Amanda Knox, whose retrial opens in Italy today for the murder of Meredith Kercher, has received a veiled request not to visit the British exchange student’s grave.

Almost six years after the 21-year-old from Surrey was brutally killed in the university town of Perugia, an Italian court will start hearing a fresh appeal against Ms Knox and Raffaele Sollecito’s convictions for her murder. Ms Knox and Mr Sollecito, 29, were freed on appeal in 2011.

While Ms Knox is not expected to appear at the retrial, she recently said she would like to visit Ms Kercher’s grave. In an interview on ITV1’s Daybreak last week she said: “The greatest closure would be for the Kerchers to take me to Meredith’s grave.”

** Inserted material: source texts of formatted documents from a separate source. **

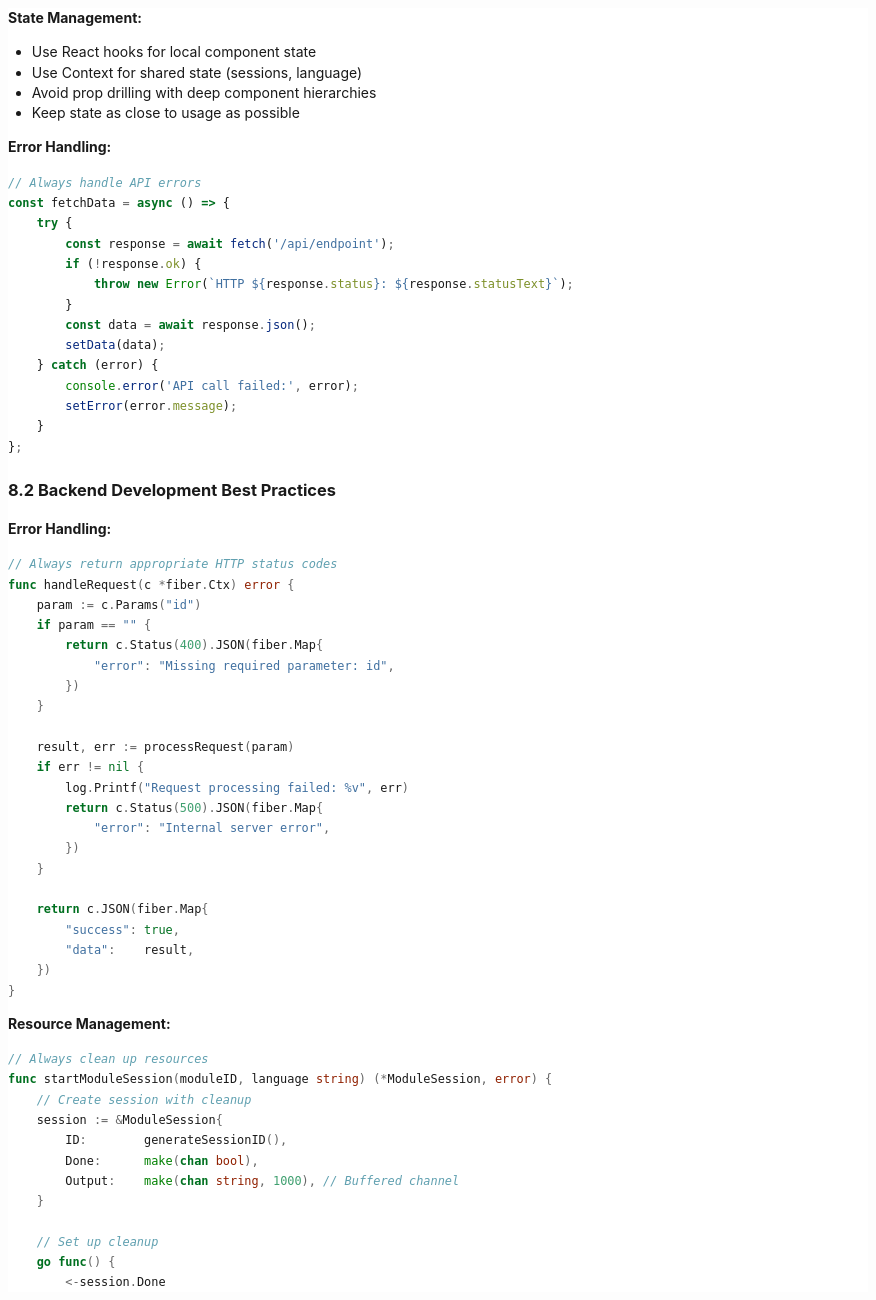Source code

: **State Management:**
- Use React hooks for local component state
- Use Context for shared state (sessions, language)
- Avoid prop drilling with deep component hierarchies
- Keep state as close to usage as possible

**Error Handling:**
```jsx
// Always handle API errors
const fetchData = async () => {
    try {
        const response = await fetch('/api/endpoint');
        if (!response.ok) {
            throw new Error(`HTTP ${response.status}: ${response.statusText}`);
        }
        const data = await response.json();
        setData(data);
    } catch (error) {
        console.error('API call failed:', error);
        setError(error.message);
    }
};
```

### 8.2 Backend Development Best Practices

**Error Handling:**
```go
// Always return appropriate HTTP status codes
func handleRequest(c *fiber.Ctx) error {
    param := c.Params("id")
    if param == "" {
        return c.Status(400).JSON(fiber.Map{
            "error": "Missing required parameter: id",
        })
    }
    
    result, err := processRequest(param)
    if err != nil {
        log.Printf("Request processing failed: %v", err)
        return c.Status(500).JSON(fiber.Map{
            "error": "Internal server error",
        })
    }
    
    return c.JSON(fiber.Map{
        "success": true,
        "data":    result,
    })
}
```

**Resource Management:**
```go
// Always clean up resources
func startModuleSession(moduleID, language string) (*ModuleSession, error) {
    // Create session with cleanup
    session := &ModuleSession{
        ID:        generateSessionID(),
        Done:      make(chan bool),
        Output:    make(chan string, 1000), // Buffered channel
    }
    
    // Set up cleanup
    go func() {
        <-session.Done
```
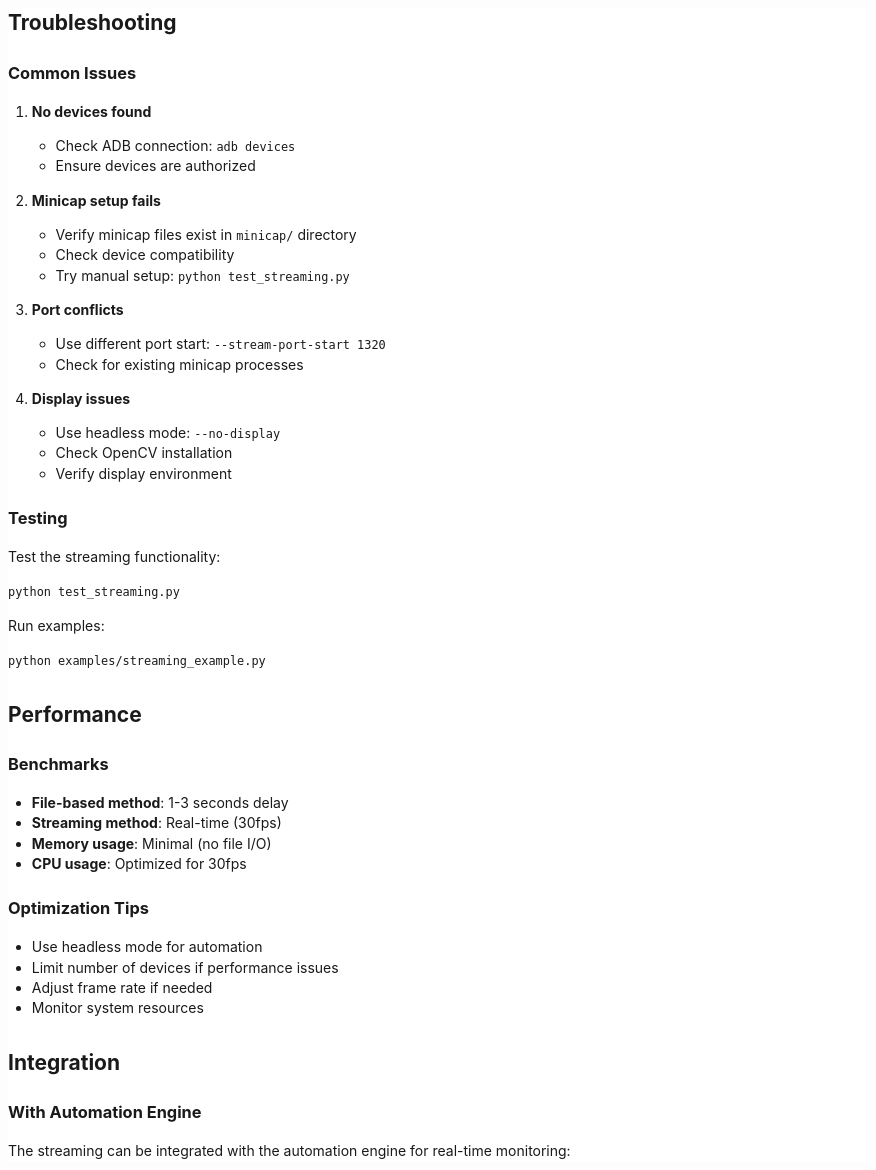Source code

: ## Troubleshooting

### Common Issues

1. **No devices found**
   - Check ADB connection: `adb devices`
   - Ensure devices are authorized

2. **Minicap setup fails**
   - Verify minicap files exist in `minicap/` directory
   - Check device compatibility
   - Try manual setup: `python test_streaming.py`

3. **Port conflicts**
   - Use different port start: `--stream-port-start 1320`
   - Check for existing minicap processes

4. **Display issues**
   - Use headless mode: `--no-display`
   - Check OpenCV installation
   - Verify display environment

### Testing

Test the streaming functionality:
```bash
python test_streaming.py
```

Run examples:
```bash
python examples/streaming_example.py
```

## Performance

### Benchmarks
- **File-based method**: 1-3 seconds delay
- **Streaming method**: Real-time (30fps)
- **Memory usage**: Minimal (no file I/O)
- **CPU usage**: Optimized for 30fps

### Optimization Tips
- Use headless mode for automation
- Limit number of devices if performance issues
- Adjust frame rate if needed
- Monitor system resources

## Integration

### With Automation Engine
The streaming can be integrated with the automation engine for real-time monitoring:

But on Sunday the family of the murdered girl issued a statement saying the body of Ms Kercher is best left in peace. “It took us as a family nearly five years to even begin to feel ready to lay Mez to rest and it is still extremely painful now,” said the statement from her elder sister Stephanie.

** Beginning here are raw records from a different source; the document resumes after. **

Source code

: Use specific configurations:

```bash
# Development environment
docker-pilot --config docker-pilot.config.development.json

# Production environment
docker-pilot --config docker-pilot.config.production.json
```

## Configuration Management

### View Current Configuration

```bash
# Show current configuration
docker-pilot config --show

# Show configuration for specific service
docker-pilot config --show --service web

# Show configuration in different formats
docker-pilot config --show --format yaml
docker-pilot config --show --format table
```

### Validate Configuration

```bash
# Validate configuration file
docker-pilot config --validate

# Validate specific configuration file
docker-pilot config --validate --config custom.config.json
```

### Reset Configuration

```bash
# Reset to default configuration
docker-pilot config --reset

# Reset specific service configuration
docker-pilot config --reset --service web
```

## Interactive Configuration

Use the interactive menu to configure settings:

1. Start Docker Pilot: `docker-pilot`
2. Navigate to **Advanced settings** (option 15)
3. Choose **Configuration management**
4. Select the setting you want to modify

“However, she now has a place near to us that we and her friends can visit to take flowers and spend time … Her grave is now her safe place to sleep in peace and be with us and we hope that is respected by all.”

Ms Knox’s trial is the latest step in a tortured legal process that started with the original trial in January 2009 and the pair’s subsequent conviction of the brutal killing. The two defendants will be represented by their lawyers in Florence.

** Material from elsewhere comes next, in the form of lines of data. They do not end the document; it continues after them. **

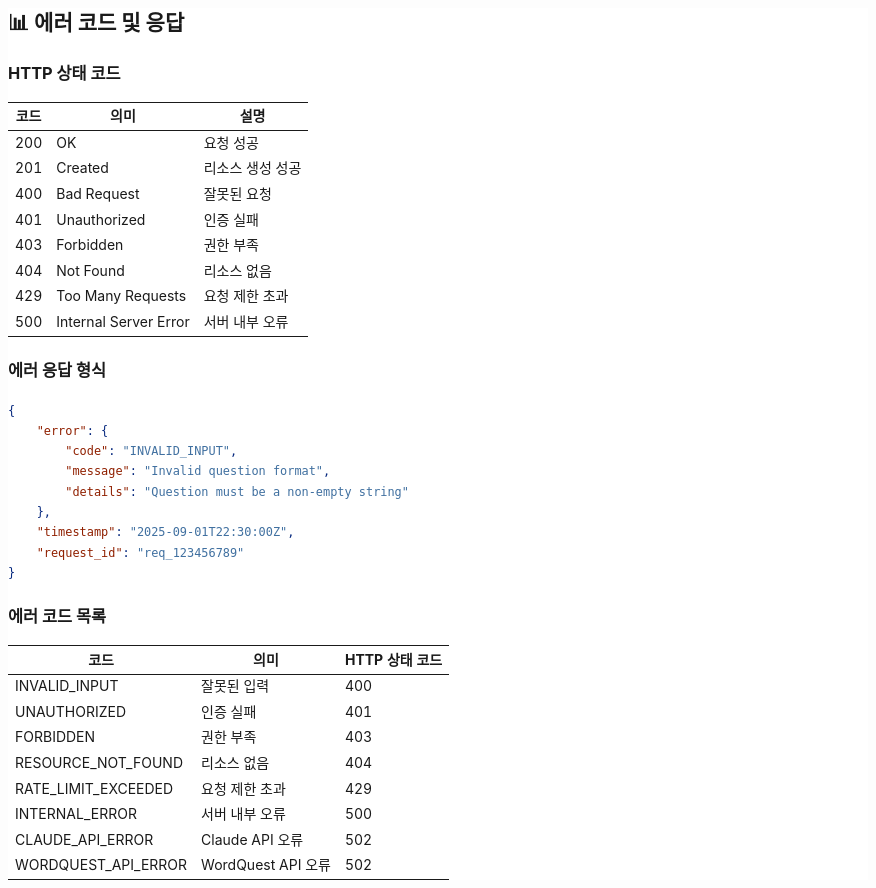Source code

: ## 📊 에러 코드 및 응답

### HTTP 상태 코드

| 코드 | 의미 | 설명 |
|------|------|------|
| 200 | OK | 요청 성공 |
| 201 | Created | 리소스 생성 성공 |
| 400 | Bad Request | 잘못된 요청 |
| 401 | Unauthorized | 인증 실패 |
| 403 | Forbidden | 권한 부족 |
| 404 | Not Found | 리소스 없음 |
| 429 | Too Many Requests | 요청 제한 초과 |
| 500 | Internal Server Error | 서버 내부 오류 |

### 에러 응답 형식

```json
{
    "error": {
        "code": "INVALID_INPUT",
        "message": "Invalid question format",
        "details": "Question must be a non-empty string"
    },
    "timestamp": "2025-09-01T22:30:00Z",
    "request_id": "req_123456789"
}
```

### 에러 코드 목록

| 코드 | 의미 | HTTP 상태 코드 |
|------|------|----------------|
| INVALID_INPUT | 잘못된 입력 | 400 |
| UNAUTHORIZED | 인증 실패 | 401 |
| FORBIDDEN | 권한 부족 | 403 |
| RESOURCE_NOT_FOUND | 리소스 없음 | 404 |
| RATE_LIMIT_EXCEEDED | 요청 제한 초과 | 429 |
| INTERNAL_ERROR | 서버 내부 오류 | 500 |
| CLAUDE_API_ERROR | Claude API 오류 | 502 |
| WORDQUEST_API_ERROR | WordQuest API 오류 | 502 |
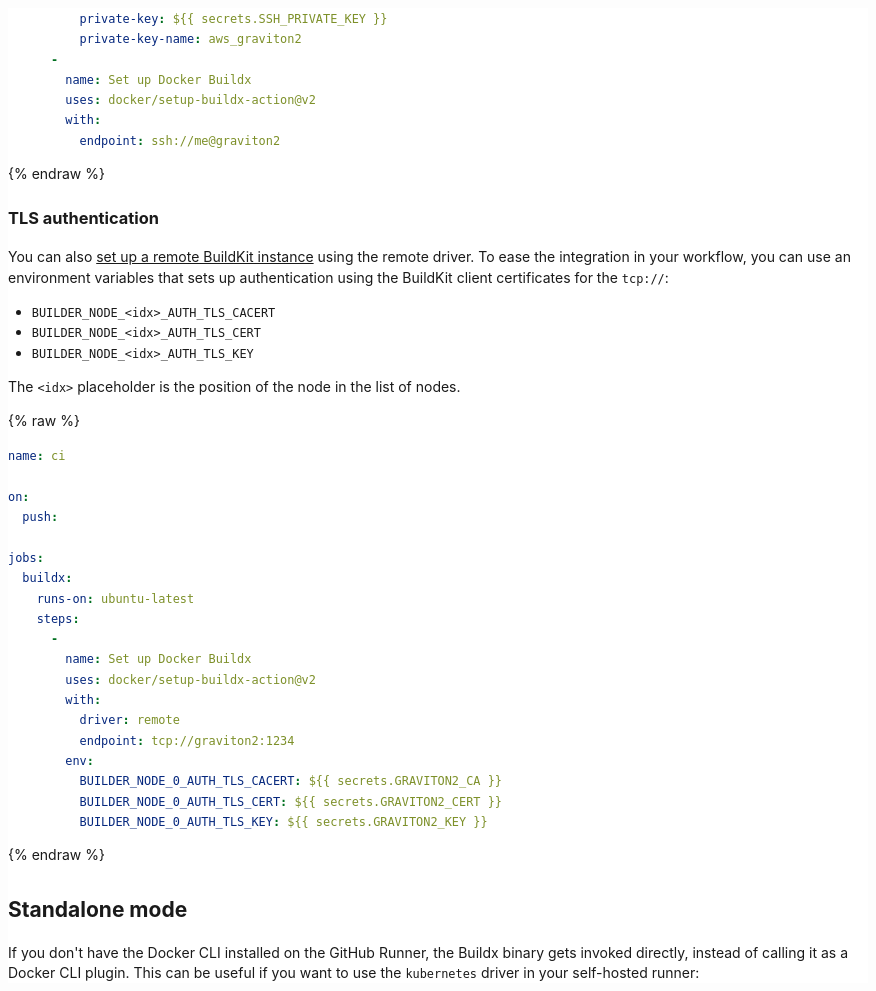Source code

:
 ```yaml
          private-key: ${{ secrets.SSH_PRIVATE_KEY }}
          private-key-name: aws_graviton2
      -
        name: Set up Docker Buildx
        uses: docker/setup-buildx-action@v2
        with:
          endpoint: ssh://me@graviton2
```
{% endraw %}

### TLS authentication

You can also [set up a remote BuildKit instance](../../drivers/remote.md#example-remote-buildkit-in-docker-container)
using the remote driver. To ease the integration in your workflow, you can use
an environment variables that sets up authentication using the BuildKit client
certificates for the `tcp://`:

- `BUILDER_NODE_<idx>_AUTH_TLS_CACERT`
- `BUILDER_NODE_<idx>_AUTH_TLS_CERT`
- `BUILDER_NODE_<idx>_AUTH_TLS_KEY`

The `<idx>` placeholder is the position of the node in the list of nodes.

{% raw %}
```yaml
name: ci

on:
  push:

jobs:
  buildx:
    runs-on: ubuntu-latest
    steps:
      -
        name: Set up Docker Buildx
        uses: docker/setup-buildx-action@v2
        with:
          driver: remote
          endpoint: tcp://graviton2:1234
        env:
          BUILDER_NODE_0_AUTH_TLS_CACERT: ${{ secrets.GRAVITON2_CA }}
          BUILDER_NODE_0_AUTH_TLS_CERT: ${{ secrets.GRAVITON2_CERT }}
          BUILDER_NODE_0_AUTH_TLS_KEY: ${{ secrets.GRAVITON2_KEY }}
```
{% endraw %}

## Standalone mode

If you don't have the Docker CLI installed on the GitHub Runner, the Buildx
binary gets invoked directly, instead of calling it as a Docker CLI plugin. This
can be useful if you want to use the `kubernetes` driver in your self-hosted
runner:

Their retrial came after prosecutors turned to the Supreme Court of Cassation, which cited inconsistencies in the Appeal Court’s reasoning. A fresh trial was ordered in March this year. 

 “I was very surprised by the appeal verdict acquitting the pair because it was such a complete reversal of the original verdict,” said Professor Renzo Orlandi, a criminal law expert at Bologna University.

 Mr Sollecito’s star lawyer Giulia Bongiorno acknowledged after the retrial was announced in March that the Appeal Court may have been “too generous” in ruling that the pair did not commit the crime.

While there remains a weakness of DNA evidence linking them to the scene of the killing, the Supreme Court said it was concerned that the appeal hearing that freed them had failed to take all the evidence into consideration. In October 2011 the senior appeal Judge Claudio Pratillo Hellman lambasted both the weakness of the prosecution’s original case and its treatment of the accused. Ms Knox claimed that bullying and maltreatment by police and prosecutors led her falsely to accuse the bar owner Diya “Patrick” Lumumba of the murder.

In the Italian legal system, a conviction – or an acquittal – is not definitive until it has been issued by the Supreme Court.

Apart from issuing definitive verdicts, the highest legal body also has the power to send back cases to appeal as it has for the Meredith Kercher murder – raising the possibility of a further drawn-out process in the courts. Whatever the verdict in Florence, it is likely to be appealed against again at the Court of Cassation, which could then send it back for another appeal hearing, said Mr Orlandi. “So you could in theory have legal ping pong.”

On Friday, Francesco Maresca, the Kercher family lawyer, said of the fresh appeal: “The hopes are to have a complete, total, neutral and balanced trial which can then lead to a sentence which is properly developed and well-reasoned.”